Control Data Sets for Duplicate-Data Checking

Types of Control Data Sets

Control data sets (temporary, intermediate, and permanent) are the basis on which duplicate data is rejected. The following section describes how the control data sets are created, used, updated, and stored.
  • Temporary control data sets
    When input data is processed, the %RMDUPCHK macro creates a temporary control data set, WORK._DUPCNTL, which stores information about the raw data from one or more adapters. Specifically, for each machine or system that generated data, the temporary control data set stores the datetime ranges and record counts in the raw data. If raw data from more than one data source is processed in the same job, then information is appended to the temporary control data set with each execution of the %RMDUPCHK macro.
  • Intermediate control data sets
    When all the input data has been read and stored in the temporary control data set, the %RMDUPUPD macro writes the data from the temporary control data set, WORK._DUPCNTL, to separate intermediate data sets, which are located in the staging library for that staging job.
    Note: The first time a staging table is added to a staging transformation, a library is created to contain the control data information for all the staged tables that are created by that staging transformation. It is called adapter-nameStagingnnnn, where nnnn is a random number that ensures that the library name is unique within the IT data mart. For example, a library name might be DT Perf Sentry Staging 8926. (This library also contains other types of data.) If all the staged tables that are created by that staging transformation are subsequently deleted, and one or more new staged tables are added to the transformation, then a new library is created for the new staged tables. The first library that was created (for the original staged tables) is not used again. It is not automatically deleted, but you can delete it.
    If the data set exists, then the data set is used and the new data overwrites the old data. Otherwise, the data set is created and the new data is written to that data set.
  • Permanent control data sets
    The data in the intermediate control data sets is then merged by %RMDUPUPD into the corresponding permanent control data sets, which are named sourceCNTRL in the staging library for that staging job. The permanent control data sets are stored and maintained in the staging library. One permanent control data set, named sourceCNTRL, can exist for each adapter. Each data set contains information about that adapter's machines or systems, datetime ranges, and record counts.
    If a sourceCNTRL data set exists, the new data is merged into it. Otherwise, the data set is created and the new data is written to that data set.
    The permanent sourceAUDIT data set contains one observation for each ID column (such as MACHINE) and the number of new and potentially duplicate records that were processed.

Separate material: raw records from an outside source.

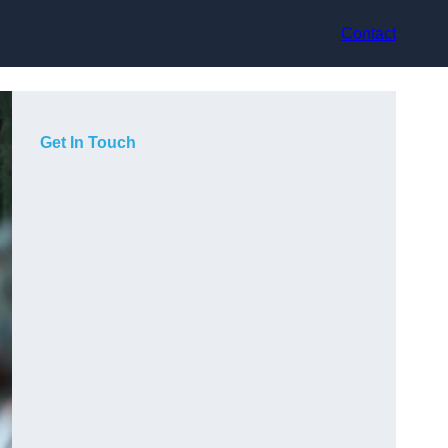
Contact
Get In Touch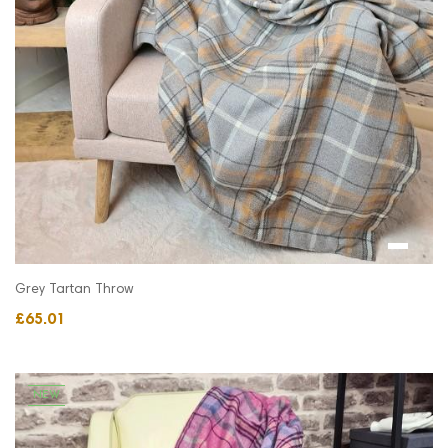
Grey Tartan Throw
£65.01
NEW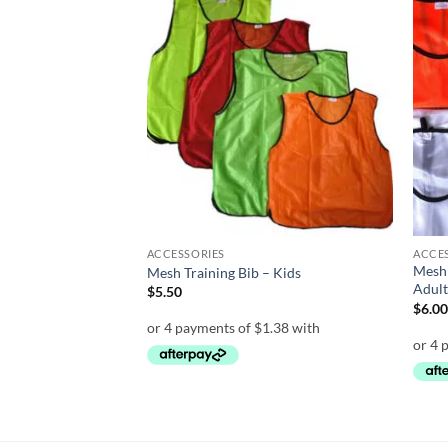
Add to
Add to
wishlist
wishlist
ACCESSORIES
ACCE
Mesh 
– 12 inch
Mesh Training Bib – Kids
Adul
$
5.50
$
6.0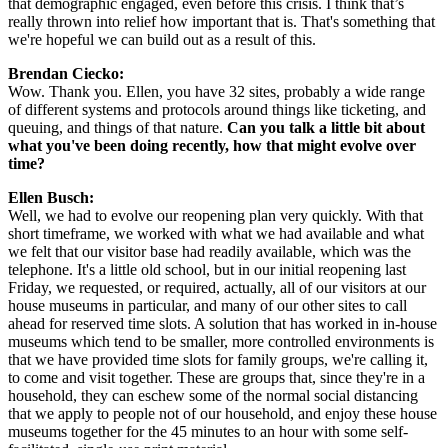
that demographic engaged, even before this crisis. I think that’s 
really thrown into relief how important that is. That's something that 
we're hopeful we can build out as a result of this.
Brendan Ciecko: 
Wow. Thank you. Ellen, you have 32 sites, probably a wide range 
of different systems and protocols around things like ticketing, and 
queuing, and things of that nature. 
Can you talk a little bit about 
what you've been doing recently, how that might evolve over 
time?
Ellen Busch:
Well, we had to evolve our reopening plan very quickly. With that 
short timeframe, we worked with what we had available and what 
we felt that our visitor base had readily available, which was the 
telephone. It's a little old school, but in our initial reopening last 
Friday, we requested, or required, actually, all of our visitors at our 
house museums in particular, and many of our other sites to call 
ahead for reserved time slots. A solution that has worked in in-house 
museums which tend to be smaller, more controlled environments is 
that we have provided time slots for family groups, we're calling it, 
to come and visit together. These are groups that, since they're in a 
household, they can eschew some of the normal social distancing 
that we apply to people not of our household, and enjoy these house 
museums together for the 45 minutes to an hour with some self-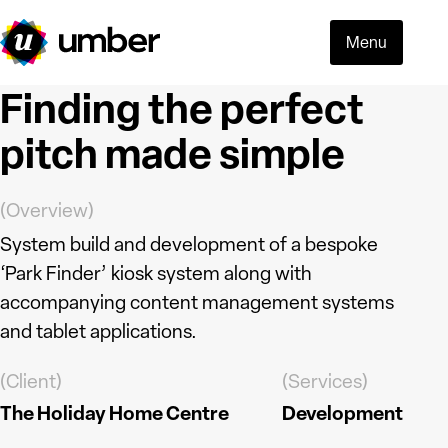
Menu
Finding the perfect
pitch made simple
(Overview)
System build and development of a bespoke
‘Park Finder’ kiosk system along with
accompanying content management systems
and tablet applications.
(Client)
(Services)
Read more
The Holiday Home Centre
Development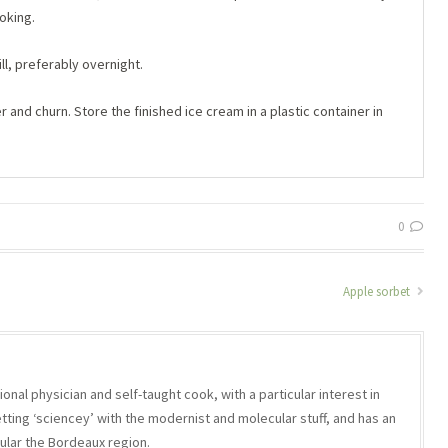
oking.
ll, preferably overnight.
and churn. Store the finished ice cream in a plastic container in
0
Apple sorbet
onal physician and self-taught cook, with a particular interest in
etting ‘sciencey’ with the modernist and molecular stuff, and has an
icular the Bordeaux region.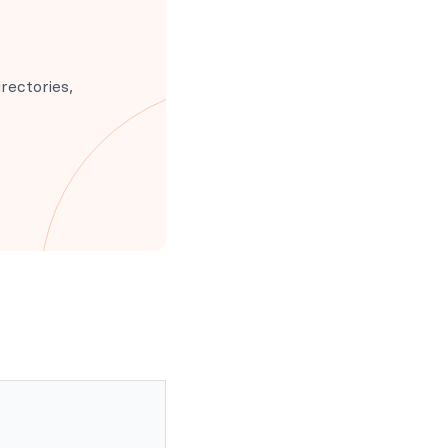
rectories,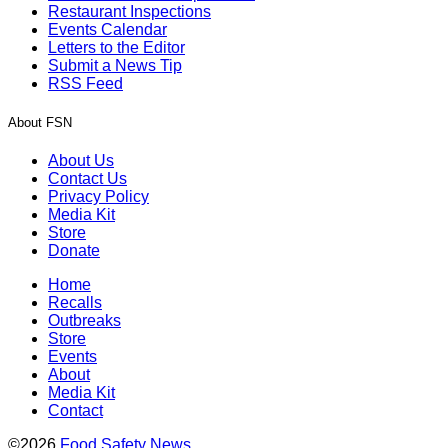
Restaurant Inspections
Events Calendar
Letters to the Editor
Submit a News Tip
RSS Feed
About FSN
About Us
Contact Us
Privacy Policy
Media Kit
Store
Donate
Home
Recalls
Outbreaks
Store
Events
About
Media Kit
Contact
©2026
Food Safety News
.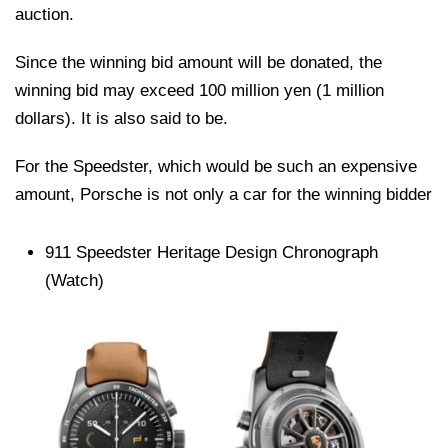
auction.
Since the winning bid amount will be donated, the
winning bid may exceed 100 million yen (1 million
dollars). It is also said to be.
For the Speedster, which would be such an expensive
amount, Porsche is not only a car for the winning bidder
911 Speedster Heritage Design Chronograph
(Watch)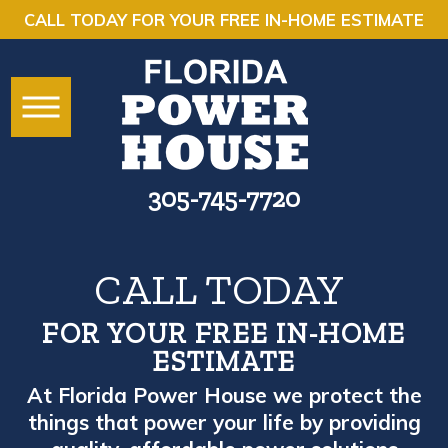
CALL TODAY FOR YOUR FREE IN-HOME ESTIMATE
305-745-7720
CALL TODAY
FOR YOUR FREE IN-HOME
ESTIMATE
At Florida Power House we protect the
things that power your life by providing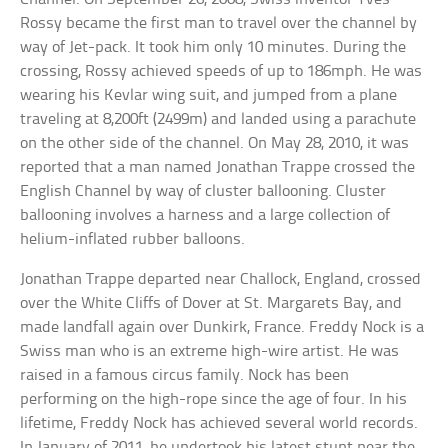
Rossy became the first man to travel over the channel by
way of Jet-pack. It took him only 10 minutes. During the
crossing, Rossy achieved speeds of up to 186mph. He was
wearing his Kevlar wing suit, and jumped from a plane
traveling at 8,200ft (2499m) and landed using a parachute
on the other side of the channel. On May 28, 2010, it was
reported that a man named Jonathan Trappe crossed the
English Channel by way of cluster ballooning. Cluster
ballooning involves a harness and a large collection of
helium-inflated rubber balloons.
Jonathan Trappe departed near Challock, England, crossed
over the White Cliffs of Dover at St. Margarets Bay, and
made landfall again over Dunkirk, France. Freddy Nock is a
Swiss man who is an extreme high-wire artist. He was
raised in a famous circus family. Nock has been
performing on the high-rope since the age of four. In his
lifetime, Freddy Nock has achieved several world records.
In January of 2011, he undertook his latest stunt near the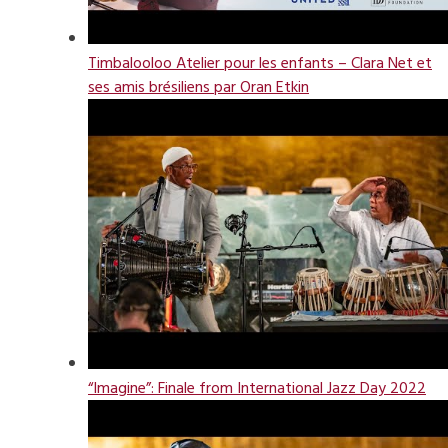
Timbalooloo Atelier pour les enfants – Clara Net et
ses amis brésiliens par Oran Etkin
“Imagine”: Finale from International Jazz Day 2022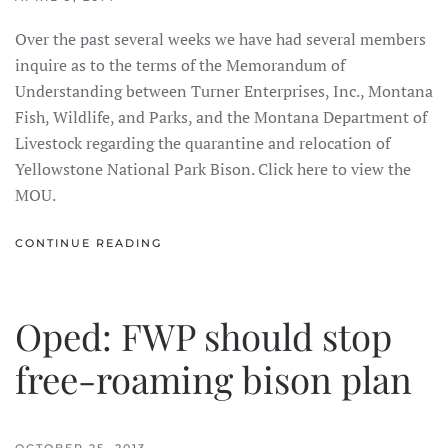
Over the past several weeks we have had several members
inquire as to the terms of the Memorandum of
Understanding between Turner Enterprises, Inc., Montana
Fish, Wildlife, and Parks, and the Montana Department of
Livestock regarding the quarantine and relocation of
Yellowstone National Park Bison. Click here to view the
MOU.
CONTINUE READING
Oped: FWP should stop
free-roaming bison plan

Content of Permanent Control Data Sets

The content of the permanent control data sets is based on intervals and ranges in your data. The INT= parameter flags datetime gaps. When you specify the INT= parameter in %RMDUPCHK, you define the maximum gap allowable between records in the same range. If the gap between datetimes for two consecutive records exceeds this value, then a new range is created.
A range is deleted when the end-of-range datetime value is older than the number of weeks that are specified in the KEEP= parameter in %RMDUPCHK. However, if your data is continuous, then you have only one range. Your control information is never deleted because the end-of-range datetime value is constantly extended by new datetime information.
Here are the ways that ranges are used with continuous and non-continuous data:
  • If your data is continuous and does not have any datetime gaps that exceed the value of the INT= parameter, then your data always updates the same range. In this case, the permanent control data set contains one range for each unique value of the variable that is specified by the IDVAR= parameter. The values of that variable are typically the machine or system names from which the raw data originated. (Only the CSV, RRDtool, and user-written adapters require you to enter this parameter.)
  • If your data is not continuous, then the permanent control data set contains multiple ranges for each unique value of the variable that is specified by the IDVAR= parameter. Each range is prefixed with a value of the variable that is specified by the IDVAR= parameter.
Note: For the HP Reporter and VMware adapters, one set of control data sets is created for each table by default. You can create just one set of control data sets for these adapters. To do so, specify a three-character identifier in the SOURCE= parameter of the %RMDUPCHK macro. SAS IT Resource Management then prefixes that identifier to the control data set.